ANU Computer Science Technical Reports
TR-CS-07-04
Stephen M. Blackburn and Kathryn S. McKinley.
Immix Garbage Collection: Fast Collection, Space
Efficiency, and Mutator Locality.
August 2007.
[POSTSCRIPT (421010 bytes)] [PDF (431425 bytes)]
Abstract: No current garbage collector combines space
efficiency, low collector times, and mutator (application) locality for
contemporaneously allocated objects. For example, free-list allocation
coupled with mark-sweep collection achieves space efficiency, but poor
mutator locality. On the other hand, contiguous (bump-pointer) allocation
with copying collection provides mutator locality but poor space efficiency
since it requires reserving half the heap for copying in case all objects
survive. This paper presents an algorithm that obtains space efficiency, low
collection times, and mutator locality in a single regime.
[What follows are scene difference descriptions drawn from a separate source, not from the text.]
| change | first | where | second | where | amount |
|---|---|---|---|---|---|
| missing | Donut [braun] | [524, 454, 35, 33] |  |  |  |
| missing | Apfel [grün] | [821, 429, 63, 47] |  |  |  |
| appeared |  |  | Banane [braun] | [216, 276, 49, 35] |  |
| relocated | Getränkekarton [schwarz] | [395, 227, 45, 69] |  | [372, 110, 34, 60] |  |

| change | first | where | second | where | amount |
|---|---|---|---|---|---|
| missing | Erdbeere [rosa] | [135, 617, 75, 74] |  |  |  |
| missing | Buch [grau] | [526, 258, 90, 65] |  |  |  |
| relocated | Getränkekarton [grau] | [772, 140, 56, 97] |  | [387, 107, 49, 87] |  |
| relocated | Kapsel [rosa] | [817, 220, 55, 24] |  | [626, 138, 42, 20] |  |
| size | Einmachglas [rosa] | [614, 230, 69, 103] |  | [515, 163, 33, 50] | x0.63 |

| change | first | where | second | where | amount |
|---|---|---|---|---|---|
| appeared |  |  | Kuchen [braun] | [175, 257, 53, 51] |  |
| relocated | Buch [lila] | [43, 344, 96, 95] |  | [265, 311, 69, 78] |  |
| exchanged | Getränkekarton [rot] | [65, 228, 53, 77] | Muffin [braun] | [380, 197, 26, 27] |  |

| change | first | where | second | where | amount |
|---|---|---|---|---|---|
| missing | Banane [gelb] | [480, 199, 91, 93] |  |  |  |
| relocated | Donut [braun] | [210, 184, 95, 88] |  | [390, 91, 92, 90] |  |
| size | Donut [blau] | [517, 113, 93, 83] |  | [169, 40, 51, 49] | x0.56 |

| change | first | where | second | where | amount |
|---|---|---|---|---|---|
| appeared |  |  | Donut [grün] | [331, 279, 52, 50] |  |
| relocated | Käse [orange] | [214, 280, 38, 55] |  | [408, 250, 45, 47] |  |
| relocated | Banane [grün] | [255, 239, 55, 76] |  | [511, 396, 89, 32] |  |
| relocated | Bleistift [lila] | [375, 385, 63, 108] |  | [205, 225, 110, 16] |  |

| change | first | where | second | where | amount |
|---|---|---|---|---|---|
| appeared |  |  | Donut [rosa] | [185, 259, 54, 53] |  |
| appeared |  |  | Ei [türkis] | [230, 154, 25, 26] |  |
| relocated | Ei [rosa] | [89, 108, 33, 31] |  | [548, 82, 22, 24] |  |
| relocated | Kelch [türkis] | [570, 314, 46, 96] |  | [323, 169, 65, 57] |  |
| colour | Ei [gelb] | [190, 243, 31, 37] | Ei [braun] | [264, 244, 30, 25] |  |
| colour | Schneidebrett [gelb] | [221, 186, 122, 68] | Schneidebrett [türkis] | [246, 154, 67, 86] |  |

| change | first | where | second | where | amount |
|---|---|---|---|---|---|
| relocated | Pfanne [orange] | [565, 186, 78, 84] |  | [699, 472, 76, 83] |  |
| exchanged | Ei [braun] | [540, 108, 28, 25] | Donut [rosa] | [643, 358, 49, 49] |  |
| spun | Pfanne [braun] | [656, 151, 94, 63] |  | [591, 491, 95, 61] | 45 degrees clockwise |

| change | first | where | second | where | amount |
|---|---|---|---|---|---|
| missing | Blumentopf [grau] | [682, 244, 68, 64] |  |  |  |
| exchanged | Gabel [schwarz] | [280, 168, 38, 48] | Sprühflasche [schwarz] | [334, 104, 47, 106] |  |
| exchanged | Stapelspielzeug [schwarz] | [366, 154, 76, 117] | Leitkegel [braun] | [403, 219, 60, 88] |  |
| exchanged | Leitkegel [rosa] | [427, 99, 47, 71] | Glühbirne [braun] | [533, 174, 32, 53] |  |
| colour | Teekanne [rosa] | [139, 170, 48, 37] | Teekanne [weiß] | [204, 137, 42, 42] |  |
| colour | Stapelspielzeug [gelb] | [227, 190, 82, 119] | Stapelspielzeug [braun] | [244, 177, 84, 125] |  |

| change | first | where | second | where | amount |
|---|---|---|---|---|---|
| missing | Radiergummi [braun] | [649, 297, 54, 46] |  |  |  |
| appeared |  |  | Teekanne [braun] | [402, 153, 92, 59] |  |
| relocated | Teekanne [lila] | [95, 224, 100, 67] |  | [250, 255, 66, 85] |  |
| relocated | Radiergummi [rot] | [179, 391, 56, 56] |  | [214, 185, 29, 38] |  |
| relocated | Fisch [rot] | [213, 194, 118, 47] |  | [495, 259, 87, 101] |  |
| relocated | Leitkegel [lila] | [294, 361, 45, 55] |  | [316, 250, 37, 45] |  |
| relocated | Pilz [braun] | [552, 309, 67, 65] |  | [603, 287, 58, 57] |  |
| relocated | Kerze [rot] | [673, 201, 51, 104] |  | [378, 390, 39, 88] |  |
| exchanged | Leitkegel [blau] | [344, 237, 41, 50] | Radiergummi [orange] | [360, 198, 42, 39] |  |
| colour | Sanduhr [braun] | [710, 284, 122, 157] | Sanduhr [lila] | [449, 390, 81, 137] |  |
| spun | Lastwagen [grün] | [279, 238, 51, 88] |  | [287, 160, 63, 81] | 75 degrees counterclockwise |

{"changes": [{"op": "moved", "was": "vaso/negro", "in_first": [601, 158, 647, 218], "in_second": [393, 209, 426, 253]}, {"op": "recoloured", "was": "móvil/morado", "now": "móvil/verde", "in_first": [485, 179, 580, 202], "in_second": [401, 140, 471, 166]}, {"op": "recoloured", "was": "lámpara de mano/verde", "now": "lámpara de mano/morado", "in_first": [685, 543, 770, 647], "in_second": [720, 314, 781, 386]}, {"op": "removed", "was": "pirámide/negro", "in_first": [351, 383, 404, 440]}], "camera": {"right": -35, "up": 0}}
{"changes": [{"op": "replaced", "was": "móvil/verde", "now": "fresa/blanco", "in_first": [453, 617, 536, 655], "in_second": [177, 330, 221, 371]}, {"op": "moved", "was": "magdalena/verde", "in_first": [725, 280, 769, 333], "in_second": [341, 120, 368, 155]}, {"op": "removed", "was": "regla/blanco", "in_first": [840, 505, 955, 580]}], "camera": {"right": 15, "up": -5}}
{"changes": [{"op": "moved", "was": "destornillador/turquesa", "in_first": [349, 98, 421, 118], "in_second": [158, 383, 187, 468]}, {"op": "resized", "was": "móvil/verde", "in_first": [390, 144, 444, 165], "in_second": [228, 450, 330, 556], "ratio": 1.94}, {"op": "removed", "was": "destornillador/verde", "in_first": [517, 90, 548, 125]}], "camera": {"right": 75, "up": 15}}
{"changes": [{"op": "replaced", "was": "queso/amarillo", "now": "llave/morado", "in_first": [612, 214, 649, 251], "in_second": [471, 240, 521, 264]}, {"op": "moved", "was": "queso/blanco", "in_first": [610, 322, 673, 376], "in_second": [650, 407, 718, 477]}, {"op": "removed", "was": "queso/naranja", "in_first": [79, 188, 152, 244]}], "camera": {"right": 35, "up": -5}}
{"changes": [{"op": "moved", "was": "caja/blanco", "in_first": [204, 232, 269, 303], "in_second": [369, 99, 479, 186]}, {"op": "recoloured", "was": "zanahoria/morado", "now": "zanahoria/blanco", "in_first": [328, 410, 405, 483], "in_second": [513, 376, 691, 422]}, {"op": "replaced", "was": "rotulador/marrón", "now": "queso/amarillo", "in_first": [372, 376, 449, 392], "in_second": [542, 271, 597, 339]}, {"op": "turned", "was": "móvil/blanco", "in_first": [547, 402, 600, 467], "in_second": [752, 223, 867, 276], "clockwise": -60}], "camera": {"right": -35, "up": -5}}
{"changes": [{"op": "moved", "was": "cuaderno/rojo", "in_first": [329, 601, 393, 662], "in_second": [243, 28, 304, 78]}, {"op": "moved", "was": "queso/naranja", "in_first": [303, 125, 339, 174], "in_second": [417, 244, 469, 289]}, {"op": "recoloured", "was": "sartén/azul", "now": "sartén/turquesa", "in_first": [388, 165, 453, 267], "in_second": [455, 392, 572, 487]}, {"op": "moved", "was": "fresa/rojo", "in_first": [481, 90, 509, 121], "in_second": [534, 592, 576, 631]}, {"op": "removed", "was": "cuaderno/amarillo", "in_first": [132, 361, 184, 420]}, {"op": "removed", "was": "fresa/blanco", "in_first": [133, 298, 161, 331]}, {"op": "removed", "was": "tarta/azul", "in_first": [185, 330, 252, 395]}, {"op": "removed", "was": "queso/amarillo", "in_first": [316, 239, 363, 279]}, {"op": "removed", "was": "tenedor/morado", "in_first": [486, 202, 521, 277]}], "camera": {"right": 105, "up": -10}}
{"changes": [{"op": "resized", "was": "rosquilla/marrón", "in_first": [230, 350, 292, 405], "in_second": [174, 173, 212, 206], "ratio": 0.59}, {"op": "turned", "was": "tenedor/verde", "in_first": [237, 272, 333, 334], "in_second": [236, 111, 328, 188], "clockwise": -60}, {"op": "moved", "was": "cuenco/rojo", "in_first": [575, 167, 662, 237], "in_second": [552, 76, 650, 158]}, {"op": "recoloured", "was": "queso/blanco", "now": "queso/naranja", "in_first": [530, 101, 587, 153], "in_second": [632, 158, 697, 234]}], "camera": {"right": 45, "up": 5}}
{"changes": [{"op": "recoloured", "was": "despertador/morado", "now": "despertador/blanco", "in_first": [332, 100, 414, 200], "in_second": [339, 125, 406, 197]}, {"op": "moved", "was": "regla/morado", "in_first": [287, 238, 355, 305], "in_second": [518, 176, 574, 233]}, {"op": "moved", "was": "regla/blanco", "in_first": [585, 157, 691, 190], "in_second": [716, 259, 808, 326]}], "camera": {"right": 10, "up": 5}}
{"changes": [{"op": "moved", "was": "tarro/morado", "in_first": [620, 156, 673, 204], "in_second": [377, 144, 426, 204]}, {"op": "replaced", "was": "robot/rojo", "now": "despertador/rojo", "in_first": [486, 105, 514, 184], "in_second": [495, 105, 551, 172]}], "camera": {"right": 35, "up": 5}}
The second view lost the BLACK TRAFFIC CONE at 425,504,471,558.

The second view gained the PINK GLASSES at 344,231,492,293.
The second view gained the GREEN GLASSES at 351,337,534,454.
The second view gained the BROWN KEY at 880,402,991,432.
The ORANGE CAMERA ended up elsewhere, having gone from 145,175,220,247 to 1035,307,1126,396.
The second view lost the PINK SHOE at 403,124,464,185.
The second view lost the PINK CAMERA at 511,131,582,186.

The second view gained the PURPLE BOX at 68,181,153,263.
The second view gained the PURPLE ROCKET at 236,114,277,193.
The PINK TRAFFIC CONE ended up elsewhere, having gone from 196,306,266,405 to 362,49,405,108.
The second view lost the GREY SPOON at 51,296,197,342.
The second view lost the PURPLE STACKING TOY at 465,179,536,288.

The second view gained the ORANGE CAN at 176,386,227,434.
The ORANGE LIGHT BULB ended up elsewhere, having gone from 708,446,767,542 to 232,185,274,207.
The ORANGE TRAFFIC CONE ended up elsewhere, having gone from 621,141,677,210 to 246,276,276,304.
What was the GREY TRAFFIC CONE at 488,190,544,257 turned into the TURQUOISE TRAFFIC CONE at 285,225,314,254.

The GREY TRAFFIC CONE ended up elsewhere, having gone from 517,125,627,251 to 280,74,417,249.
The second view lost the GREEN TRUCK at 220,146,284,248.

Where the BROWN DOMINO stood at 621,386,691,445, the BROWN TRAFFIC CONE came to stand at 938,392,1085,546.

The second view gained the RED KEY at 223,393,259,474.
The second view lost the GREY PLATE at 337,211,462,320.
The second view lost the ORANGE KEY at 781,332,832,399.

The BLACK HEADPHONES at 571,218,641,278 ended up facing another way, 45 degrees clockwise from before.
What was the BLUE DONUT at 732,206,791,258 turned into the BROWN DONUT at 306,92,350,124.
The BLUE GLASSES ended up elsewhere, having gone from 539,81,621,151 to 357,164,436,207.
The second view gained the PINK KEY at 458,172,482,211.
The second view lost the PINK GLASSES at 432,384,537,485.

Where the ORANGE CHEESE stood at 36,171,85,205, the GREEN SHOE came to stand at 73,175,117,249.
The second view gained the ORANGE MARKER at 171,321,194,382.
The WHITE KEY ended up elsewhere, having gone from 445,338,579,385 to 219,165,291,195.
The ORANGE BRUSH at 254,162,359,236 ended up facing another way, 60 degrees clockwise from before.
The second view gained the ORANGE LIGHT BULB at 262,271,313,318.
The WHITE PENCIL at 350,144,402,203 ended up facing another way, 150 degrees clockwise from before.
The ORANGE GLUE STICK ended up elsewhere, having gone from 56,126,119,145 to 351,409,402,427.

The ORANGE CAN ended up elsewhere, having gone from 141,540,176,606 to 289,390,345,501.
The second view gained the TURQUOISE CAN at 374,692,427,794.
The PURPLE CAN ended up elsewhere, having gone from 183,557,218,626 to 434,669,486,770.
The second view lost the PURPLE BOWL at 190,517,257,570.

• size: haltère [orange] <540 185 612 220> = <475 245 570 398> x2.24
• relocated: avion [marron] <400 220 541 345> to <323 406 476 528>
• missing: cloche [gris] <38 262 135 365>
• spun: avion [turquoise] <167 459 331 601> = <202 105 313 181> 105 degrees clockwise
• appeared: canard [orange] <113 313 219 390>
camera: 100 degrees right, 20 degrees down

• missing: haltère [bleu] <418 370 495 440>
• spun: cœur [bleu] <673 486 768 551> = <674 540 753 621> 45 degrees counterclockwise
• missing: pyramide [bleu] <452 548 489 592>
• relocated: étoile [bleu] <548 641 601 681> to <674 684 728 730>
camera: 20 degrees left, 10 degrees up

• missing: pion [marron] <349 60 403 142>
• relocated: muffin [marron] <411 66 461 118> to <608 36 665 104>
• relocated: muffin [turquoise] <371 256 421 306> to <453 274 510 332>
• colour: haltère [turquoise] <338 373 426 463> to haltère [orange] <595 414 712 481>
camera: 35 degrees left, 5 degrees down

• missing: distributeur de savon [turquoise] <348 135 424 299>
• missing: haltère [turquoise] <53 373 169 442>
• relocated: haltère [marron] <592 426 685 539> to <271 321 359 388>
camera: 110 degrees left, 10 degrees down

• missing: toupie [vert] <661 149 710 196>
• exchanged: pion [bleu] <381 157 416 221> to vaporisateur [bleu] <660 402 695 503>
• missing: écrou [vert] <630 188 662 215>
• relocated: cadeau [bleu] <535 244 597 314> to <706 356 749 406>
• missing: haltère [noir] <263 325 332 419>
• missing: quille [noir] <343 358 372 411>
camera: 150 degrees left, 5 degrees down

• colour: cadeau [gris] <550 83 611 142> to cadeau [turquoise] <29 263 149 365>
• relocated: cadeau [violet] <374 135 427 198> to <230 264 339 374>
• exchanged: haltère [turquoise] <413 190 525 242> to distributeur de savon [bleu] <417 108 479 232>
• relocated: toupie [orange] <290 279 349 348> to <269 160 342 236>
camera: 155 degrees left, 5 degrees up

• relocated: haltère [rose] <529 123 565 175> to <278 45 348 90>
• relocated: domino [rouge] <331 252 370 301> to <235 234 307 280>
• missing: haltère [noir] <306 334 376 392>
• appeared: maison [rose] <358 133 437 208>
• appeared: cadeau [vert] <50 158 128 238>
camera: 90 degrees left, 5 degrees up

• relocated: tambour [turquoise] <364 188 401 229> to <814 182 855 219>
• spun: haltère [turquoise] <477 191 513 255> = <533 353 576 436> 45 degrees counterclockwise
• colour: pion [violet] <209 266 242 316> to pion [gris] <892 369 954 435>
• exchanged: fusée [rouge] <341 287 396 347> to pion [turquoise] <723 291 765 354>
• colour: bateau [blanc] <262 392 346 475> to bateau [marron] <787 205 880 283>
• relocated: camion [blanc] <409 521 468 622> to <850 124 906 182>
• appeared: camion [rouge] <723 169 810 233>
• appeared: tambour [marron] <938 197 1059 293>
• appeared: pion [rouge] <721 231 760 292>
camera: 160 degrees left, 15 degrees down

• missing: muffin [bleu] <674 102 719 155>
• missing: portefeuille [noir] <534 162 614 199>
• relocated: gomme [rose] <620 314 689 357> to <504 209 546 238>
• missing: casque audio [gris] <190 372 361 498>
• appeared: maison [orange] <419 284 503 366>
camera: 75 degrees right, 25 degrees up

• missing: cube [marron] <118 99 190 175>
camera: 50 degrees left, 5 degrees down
We call this
garbage collector immix, which means to intimately commingle. The
immix heap is organized hierarchically into blocks of contiguous
memory, each consisting of N fixed size lines. Immix tracks memory
use at a line granularity. Immix bump-allocates objects into one or more
contiguous free lines to attain mutator locality. To attain space efficiency,
immix uses mark-sweep collection to identify free lines. When needed to
eliminate fragmentation, immix mixes copying and mark-sweep collection in a
unique way to implement opportunistic single pass compaction. We
demonstrate immix as a whole heap collector, as a component of a generational
collector, and as a mostly non-moving collector. Our experimental results
demonstrate that immix comprehensively and uniformly outperforms
state-of-the-art whole heap mark-sweep, mark-compact, and semi-space
collectors on a range of heap sizes on multiple architectures. Immix is the
first collector to attain simultaneously space efficiency, low garbage
collection times, and mutator locality.